Those backing the Michigan Energy, Michigan Jobs Initiative say states that have mandated of 25 percent renewable energy by 2025 are doing just fine.
Opponents of higher green energy mandates point to studies showing that claim to be disingenuous.
Assuming its backers turn in enough valid petition signatures, the MEMJI, better known as the 25/25 proposal, will be on the statewide ballot in November. If passed, it would require that 25 percent of Michigan's energy be produced by renewable sources by 2025.
Those who tout the 25/25 proposal say that the higher requirement, called a Renewable Portfolio Standard, would create jobs and result in only minimal rate increases.
European nations aggressively pursued higher renewable mandates nearly a decade earlier than most U.S. states.

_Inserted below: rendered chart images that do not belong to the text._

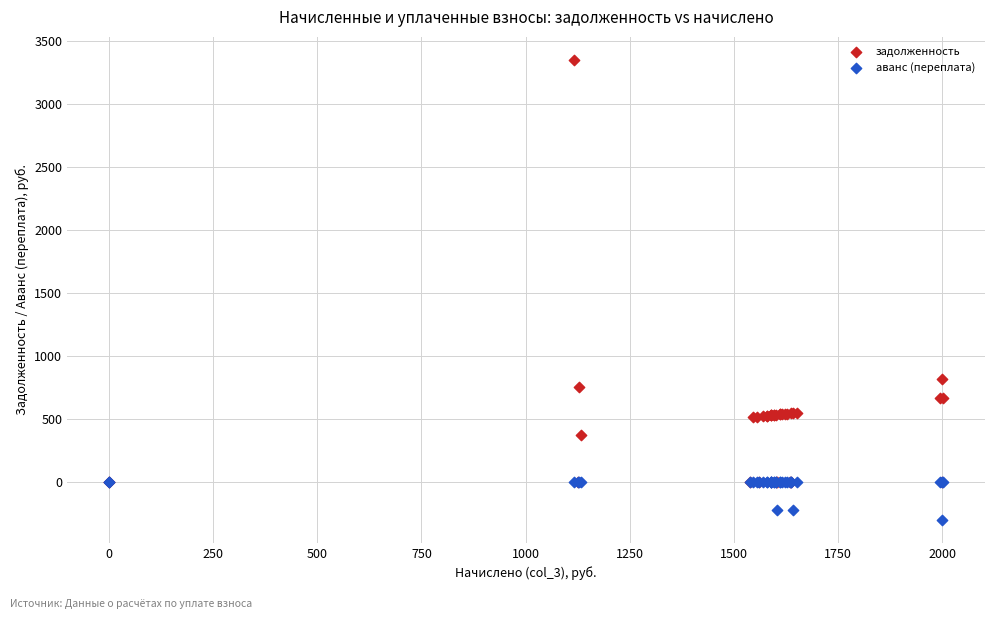

Which series reaches the maximum Y coordinate?

задолженность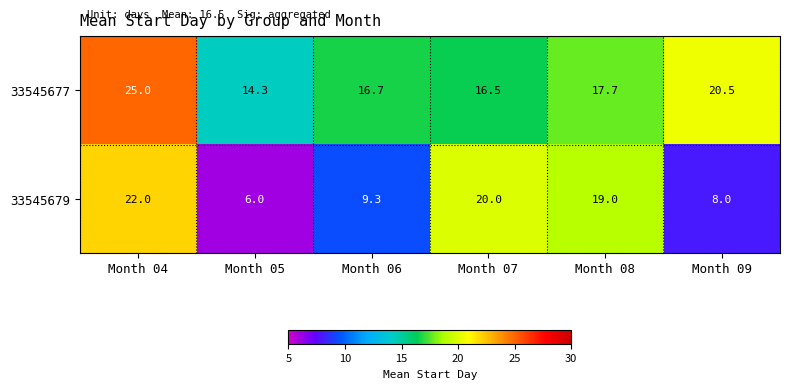

Which series changed the most between Month 04 and Month 09?

33545679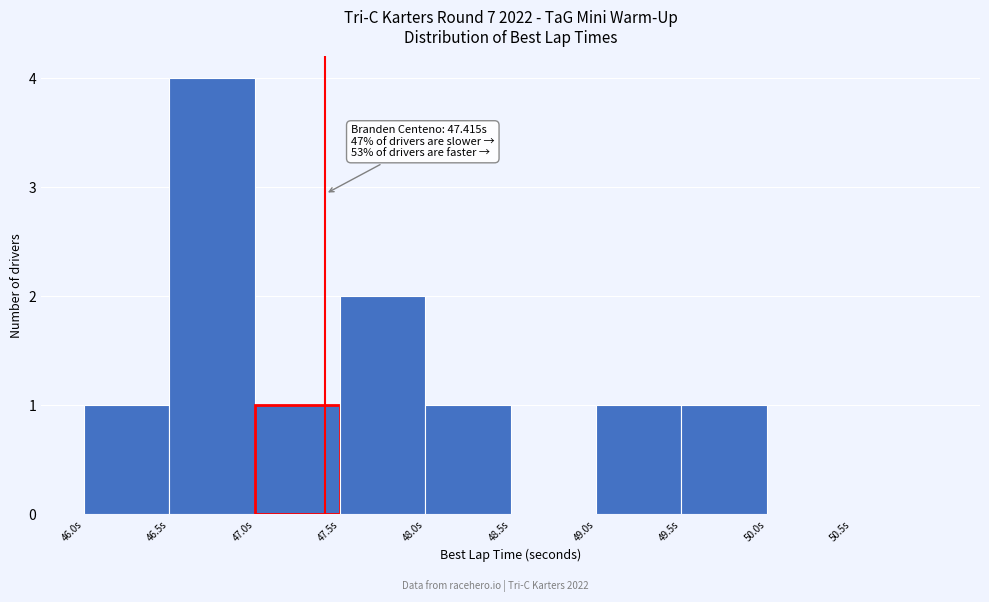

Over which range of the x-axis is the bar tallest?

46.5 to 47.0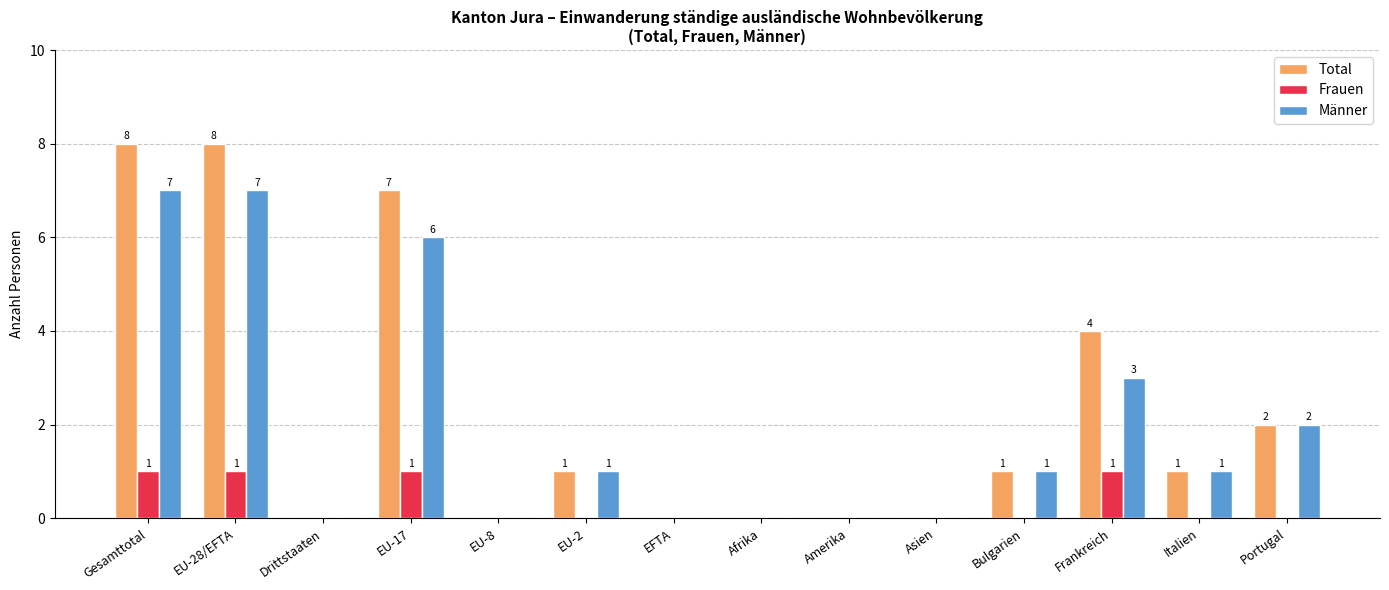

At which label is Männer closest to 3?

Frankreich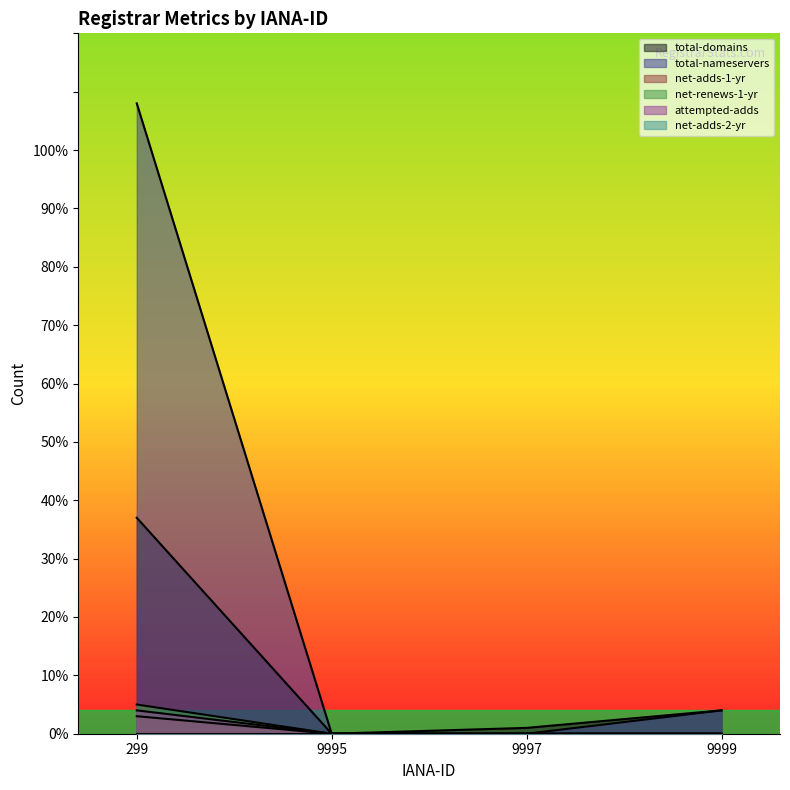

What is the sum of all net-renews-1-yr values?

5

Most did not suffer economically in the first few years after the mandates were put in place.
However, as the amount of mandated renewable sources (particularly wind and solar) increased, the European quotas began running headlong into economic realities.
Recent headlines have referred to these mandates as "destroying” the economy and "turning into a real horror story.”
Closer to home, less than five years since passing its own 25/25 mandate, Minnesota, is seeing negative effects. According to the Minnesota Rural Electric Association, the forced use of renewable energy cost rural electric ratepayers more than $70 million last year.
The MREA represents about 50 mostly small, rural electric co-ops and utilities that serve more than 625,000 Minnesota homes and businesses.
“Some of the co-ops, one in particular, made some bad investment decisions,” said Peter Nelson, director of public policy for the Minnesota-based Center of the American Experiment. “They invested too much in wind power. However, it's unlikely they would have been purchasing any wind power if it hadn't been for the RPS.”
Minnesota is not considered part of Michigan's energy region. The other states in Minnesota's region are Wisconsin, Iowa, North Dakota and South Dakota. Overall, Minnesota's ranking in regard to rates has generally remained unchanged. Wisconsin tends to have the highest rates in the region; Minnesota has the second highest.
But what about the future?
“What's interesting is that Iowa has also made investments in wind power,” Nelson said. “In fact, Iowa and Minnesota sort of compete regarding wind power. But here's the difference: Iowa has a pretty small RPS. That means that if wind power becomes more expensive in the future, Iowa would be able to adjust — they won't be locked in.”
Nelson said there is good reason to believe that wind power will become more expensive fairly quickly.
“Wind power has remained somewhat competitive regarding price only because of the huge federal tax credit,” Nelson said. “That will end this year, and I don't expect a Republican-controlled House to vote in favor of continuing it.
“Right now, if you ask the bigger utilities in Minnesota about wind power, they'll tell you it's not having very much effect on their rates. But what will happen when their contracts have to be renewed in the future, such as around 2020? The cost of wind power could be much higher — especially without the federal subsidy — but the utilities will have to keep purchasing the wind power because of the state RPS.”
A study to estimate the economic effects of Minnesota's high renewable energy quota was commissioned by the American Tradition Institute and the Minnesota Free Market Institute. The Beacon Hill Institute performed the study using its State Tax Analysis Modeling Program.
According to the study, Minnesota can expect the following:
• Electricity consumers will pay $2.29 billion more for power in 2025;
• Electricity prices will increase by an average of 24 percent;
• The state will lose an average of 11,271 jobs;
• The RPS mandate will reduce annual wages by an average of $736 per worker;
• Due to higher home energy costs, annual real disposable income will fall by $1.36
• Net investment will fall by $109 million; and
• The policy will cost families on average $265 per year; commercial businesses on
average $2,257 per year and industrial businesses on average $70,681 per year.
Minnesota's overall renewable mandate is structured differently than Michigan's would be, even if the 25/25 were to be enacted here. For instance, Minnesota required a 12 percent renewable quota by this year while Michigan would have to hit 10 percent by 2015.
The Beacon Hill study serves as a reality check against the claims of “more jobs” and only moderate rate increases that supporters of Michigan's 25/25 proposal are making and the end of the federal wind power tax credit is a significant when examining the prospects for Michigan's 25/25 proposal.
Additionally, a growing list of “green energy” company failures and falling natural gas prices can be added to the headaches facing the green energy industry.
Robert Bryce of the Manhattan Institute released a study showing that states with renewable standards had residential electricity rates that are already more than 30 percent higher than states without a renewable standard. According to the study, the impact is even more clear when comparing coal-dependent states with renewable standards to coal-dependent states without the standards. Michigan is a coal-dependent.
Bryce's study showed that of these coal-dependent states with a renewable mandate, the study revealed that residential electricity prices rose at double the rate for coal-dependent states with an RPS than in coal-dependent states without the mandate between 2001 and 2010.
Green energy advocates dispute this and other studies that claim renewable quotas add to ratepayer costs.